Where does the string "CIRCLE" appear in the records? Copy every line that contains it.

###

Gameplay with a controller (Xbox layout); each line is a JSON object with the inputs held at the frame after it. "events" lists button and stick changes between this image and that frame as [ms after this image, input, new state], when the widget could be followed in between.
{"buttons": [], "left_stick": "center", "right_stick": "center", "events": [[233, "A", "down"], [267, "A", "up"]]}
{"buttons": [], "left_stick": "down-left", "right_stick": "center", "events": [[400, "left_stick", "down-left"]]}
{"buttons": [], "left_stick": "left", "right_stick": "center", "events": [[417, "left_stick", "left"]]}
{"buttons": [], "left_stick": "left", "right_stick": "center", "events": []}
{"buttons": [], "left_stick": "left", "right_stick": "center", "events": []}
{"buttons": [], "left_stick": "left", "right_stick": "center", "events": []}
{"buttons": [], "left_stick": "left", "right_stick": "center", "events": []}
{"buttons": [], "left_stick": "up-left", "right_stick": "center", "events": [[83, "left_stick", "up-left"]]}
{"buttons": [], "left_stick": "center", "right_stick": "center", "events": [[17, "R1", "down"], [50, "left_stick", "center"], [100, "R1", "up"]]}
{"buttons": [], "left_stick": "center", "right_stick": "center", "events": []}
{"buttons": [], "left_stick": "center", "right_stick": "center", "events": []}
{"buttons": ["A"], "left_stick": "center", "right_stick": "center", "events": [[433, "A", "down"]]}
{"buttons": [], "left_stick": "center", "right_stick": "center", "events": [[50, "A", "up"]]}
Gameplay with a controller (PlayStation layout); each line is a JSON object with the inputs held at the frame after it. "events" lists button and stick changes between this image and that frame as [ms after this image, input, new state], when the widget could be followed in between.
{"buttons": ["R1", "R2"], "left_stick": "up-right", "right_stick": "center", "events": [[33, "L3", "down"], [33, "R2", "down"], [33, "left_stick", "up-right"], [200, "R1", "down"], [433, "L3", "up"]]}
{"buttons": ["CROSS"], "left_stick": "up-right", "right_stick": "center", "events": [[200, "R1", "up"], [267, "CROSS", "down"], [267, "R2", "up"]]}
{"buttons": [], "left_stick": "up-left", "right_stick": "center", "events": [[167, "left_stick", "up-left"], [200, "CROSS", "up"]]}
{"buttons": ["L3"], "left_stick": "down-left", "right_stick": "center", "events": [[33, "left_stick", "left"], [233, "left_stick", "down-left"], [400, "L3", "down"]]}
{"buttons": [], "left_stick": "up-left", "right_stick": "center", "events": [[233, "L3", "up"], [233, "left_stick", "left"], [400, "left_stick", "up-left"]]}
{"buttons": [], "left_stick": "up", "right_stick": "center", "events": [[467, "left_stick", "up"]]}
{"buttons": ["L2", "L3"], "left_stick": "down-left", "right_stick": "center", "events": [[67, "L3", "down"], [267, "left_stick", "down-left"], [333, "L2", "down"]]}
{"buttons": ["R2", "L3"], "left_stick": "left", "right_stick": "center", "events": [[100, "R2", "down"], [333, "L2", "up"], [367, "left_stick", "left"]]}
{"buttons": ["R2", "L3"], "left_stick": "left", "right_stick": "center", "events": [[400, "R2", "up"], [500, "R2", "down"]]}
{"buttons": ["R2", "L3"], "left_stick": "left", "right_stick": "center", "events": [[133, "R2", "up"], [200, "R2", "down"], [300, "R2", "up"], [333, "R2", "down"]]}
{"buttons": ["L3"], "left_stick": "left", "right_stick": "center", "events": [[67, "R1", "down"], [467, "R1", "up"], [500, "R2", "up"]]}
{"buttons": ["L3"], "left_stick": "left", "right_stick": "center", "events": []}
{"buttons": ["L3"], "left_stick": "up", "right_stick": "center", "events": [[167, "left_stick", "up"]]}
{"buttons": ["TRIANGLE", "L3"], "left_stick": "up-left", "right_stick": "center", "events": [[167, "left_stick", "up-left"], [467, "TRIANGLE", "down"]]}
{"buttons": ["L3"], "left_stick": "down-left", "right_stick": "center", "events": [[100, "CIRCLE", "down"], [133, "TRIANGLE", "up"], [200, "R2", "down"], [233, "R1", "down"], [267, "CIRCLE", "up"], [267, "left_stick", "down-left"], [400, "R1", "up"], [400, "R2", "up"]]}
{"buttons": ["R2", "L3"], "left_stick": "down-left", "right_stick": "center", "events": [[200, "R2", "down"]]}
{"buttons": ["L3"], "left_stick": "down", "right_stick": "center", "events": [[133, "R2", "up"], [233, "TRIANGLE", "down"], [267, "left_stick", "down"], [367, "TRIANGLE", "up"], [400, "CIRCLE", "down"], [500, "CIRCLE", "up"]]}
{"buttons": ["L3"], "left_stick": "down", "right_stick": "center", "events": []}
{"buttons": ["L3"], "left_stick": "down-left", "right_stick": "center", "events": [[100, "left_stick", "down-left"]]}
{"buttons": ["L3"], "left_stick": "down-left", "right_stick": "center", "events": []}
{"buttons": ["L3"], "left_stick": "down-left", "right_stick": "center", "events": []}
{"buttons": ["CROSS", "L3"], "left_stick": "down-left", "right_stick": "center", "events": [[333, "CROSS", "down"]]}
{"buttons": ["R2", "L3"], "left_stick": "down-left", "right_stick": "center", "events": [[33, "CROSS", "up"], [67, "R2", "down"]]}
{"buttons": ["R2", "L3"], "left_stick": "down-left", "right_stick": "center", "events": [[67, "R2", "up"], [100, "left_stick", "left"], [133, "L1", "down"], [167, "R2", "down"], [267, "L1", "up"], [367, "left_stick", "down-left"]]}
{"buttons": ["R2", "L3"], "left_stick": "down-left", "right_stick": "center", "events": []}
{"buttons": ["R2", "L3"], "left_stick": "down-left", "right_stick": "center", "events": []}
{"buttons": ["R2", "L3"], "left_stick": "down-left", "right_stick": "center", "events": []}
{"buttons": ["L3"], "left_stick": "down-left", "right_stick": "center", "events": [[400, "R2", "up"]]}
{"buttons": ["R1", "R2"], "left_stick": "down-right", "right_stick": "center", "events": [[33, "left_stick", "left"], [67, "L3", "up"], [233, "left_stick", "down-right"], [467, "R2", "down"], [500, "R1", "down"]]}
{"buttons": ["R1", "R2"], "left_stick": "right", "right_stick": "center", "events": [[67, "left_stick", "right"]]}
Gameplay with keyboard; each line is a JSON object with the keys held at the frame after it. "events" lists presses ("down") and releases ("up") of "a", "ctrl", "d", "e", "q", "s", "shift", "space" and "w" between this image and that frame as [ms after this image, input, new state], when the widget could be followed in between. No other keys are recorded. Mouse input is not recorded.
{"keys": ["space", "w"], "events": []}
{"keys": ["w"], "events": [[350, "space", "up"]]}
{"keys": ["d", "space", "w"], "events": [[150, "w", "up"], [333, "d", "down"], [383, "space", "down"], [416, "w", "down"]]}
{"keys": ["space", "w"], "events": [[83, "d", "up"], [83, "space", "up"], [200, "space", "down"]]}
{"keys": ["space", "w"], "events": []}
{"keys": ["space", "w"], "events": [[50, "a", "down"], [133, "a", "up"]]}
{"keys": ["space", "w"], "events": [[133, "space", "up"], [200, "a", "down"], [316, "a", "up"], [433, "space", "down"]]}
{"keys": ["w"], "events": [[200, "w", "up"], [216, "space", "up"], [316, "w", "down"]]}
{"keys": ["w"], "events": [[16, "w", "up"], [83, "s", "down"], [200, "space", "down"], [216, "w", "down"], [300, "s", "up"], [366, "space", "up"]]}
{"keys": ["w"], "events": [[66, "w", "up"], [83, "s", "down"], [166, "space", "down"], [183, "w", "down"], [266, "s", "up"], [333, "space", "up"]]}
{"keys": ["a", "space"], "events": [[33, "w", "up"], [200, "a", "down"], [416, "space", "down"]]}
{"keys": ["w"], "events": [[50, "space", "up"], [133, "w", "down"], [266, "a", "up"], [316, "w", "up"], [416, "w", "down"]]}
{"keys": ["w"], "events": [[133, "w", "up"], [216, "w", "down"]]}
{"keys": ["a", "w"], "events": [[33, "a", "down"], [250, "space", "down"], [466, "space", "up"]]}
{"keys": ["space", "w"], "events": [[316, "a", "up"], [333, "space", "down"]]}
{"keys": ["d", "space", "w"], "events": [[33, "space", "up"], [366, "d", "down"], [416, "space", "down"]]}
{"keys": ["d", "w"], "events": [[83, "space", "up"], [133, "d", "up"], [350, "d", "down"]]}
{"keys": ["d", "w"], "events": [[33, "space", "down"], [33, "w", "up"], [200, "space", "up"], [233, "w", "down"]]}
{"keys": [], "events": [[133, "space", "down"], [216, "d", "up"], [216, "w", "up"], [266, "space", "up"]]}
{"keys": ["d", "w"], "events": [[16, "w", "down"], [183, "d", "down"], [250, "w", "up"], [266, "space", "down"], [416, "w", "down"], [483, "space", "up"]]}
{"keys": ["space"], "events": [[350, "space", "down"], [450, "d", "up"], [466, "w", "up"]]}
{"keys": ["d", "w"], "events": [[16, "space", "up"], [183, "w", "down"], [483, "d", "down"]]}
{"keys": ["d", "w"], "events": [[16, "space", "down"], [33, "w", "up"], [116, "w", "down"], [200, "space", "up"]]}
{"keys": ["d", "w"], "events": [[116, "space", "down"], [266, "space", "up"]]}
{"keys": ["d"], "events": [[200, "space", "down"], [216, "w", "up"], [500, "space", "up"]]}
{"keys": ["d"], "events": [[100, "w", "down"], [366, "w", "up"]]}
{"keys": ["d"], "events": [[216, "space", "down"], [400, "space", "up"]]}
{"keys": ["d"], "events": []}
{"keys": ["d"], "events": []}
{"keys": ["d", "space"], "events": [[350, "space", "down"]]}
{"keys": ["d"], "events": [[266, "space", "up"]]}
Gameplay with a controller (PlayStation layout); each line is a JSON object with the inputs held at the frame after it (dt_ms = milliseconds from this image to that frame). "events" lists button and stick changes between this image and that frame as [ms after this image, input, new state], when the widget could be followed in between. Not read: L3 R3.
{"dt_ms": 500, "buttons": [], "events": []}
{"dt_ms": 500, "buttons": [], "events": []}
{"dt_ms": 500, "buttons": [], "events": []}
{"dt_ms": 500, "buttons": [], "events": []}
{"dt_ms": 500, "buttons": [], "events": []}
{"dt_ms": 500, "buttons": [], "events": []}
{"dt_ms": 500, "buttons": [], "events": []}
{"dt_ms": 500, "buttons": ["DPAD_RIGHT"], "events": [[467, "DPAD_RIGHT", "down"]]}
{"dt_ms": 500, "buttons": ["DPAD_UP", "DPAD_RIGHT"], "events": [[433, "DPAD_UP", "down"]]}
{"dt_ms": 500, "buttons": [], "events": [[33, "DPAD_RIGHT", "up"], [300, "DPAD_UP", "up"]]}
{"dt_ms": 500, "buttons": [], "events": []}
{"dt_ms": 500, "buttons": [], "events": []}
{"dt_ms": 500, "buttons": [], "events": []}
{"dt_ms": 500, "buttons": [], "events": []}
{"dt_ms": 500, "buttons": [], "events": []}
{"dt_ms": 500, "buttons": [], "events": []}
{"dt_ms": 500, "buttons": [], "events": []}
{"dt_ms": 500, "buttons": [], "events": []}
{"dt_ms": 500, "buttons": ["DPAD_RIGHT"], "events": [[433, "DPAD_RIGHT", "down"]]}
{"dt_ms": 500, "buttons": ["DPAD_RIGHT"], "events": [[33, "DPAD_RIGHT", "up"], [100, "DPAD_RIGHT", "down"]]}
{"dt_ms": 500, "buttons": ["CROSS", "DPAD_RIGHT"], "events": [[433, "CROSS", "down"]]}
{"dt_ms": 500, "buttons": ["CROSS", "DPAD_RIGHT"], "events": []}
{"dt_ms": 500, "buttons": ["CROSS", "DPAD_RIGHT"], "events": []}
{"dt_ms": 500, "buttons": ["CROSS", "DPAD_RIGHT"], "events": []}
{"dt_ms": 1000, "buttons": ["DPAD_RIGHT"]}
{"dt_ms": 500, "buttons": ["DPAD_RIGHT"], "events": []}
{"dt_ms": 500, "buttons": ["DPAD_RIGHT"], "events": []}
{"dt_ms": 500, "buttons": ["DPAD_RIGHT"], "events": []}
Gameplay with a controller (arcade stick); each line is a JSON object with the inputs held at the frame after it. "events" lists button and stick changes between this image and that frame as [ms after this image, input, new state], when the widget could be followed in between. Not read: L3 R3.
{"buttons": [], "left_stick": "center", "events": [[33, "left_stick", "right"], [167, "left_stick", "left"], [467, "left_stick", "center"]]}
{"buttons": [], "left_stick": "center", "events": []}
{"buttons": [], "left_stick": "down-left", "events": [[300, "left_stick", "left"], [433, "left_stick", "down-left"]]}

###

▸ **OUTPUT BELOW**
{"buttons": ["L3"], "left_stick": "down-left", "right_stick": "center", "events": [[100, "CIRCLE", "down"], [133, "TRIANGLE", "up"], [200, "R2", "down"], [233, "R1", "down"], [267, "CIRCLE", "up"], [267, "left_stick", "down-left"], [400, "R1", "up"], [400, "R2", "up"]]}
{"buttons": ["L3"], "left_stick": "down", "right_stick": "center", "events": [[133, "R2", "up"], [233, "TRIANGLE", "down"], [267, "left_stick", "down"], [367, "TRIANGLE", "up"], [400, "CIRCLE", "down"], [500, "CIRCLE", "up"]]}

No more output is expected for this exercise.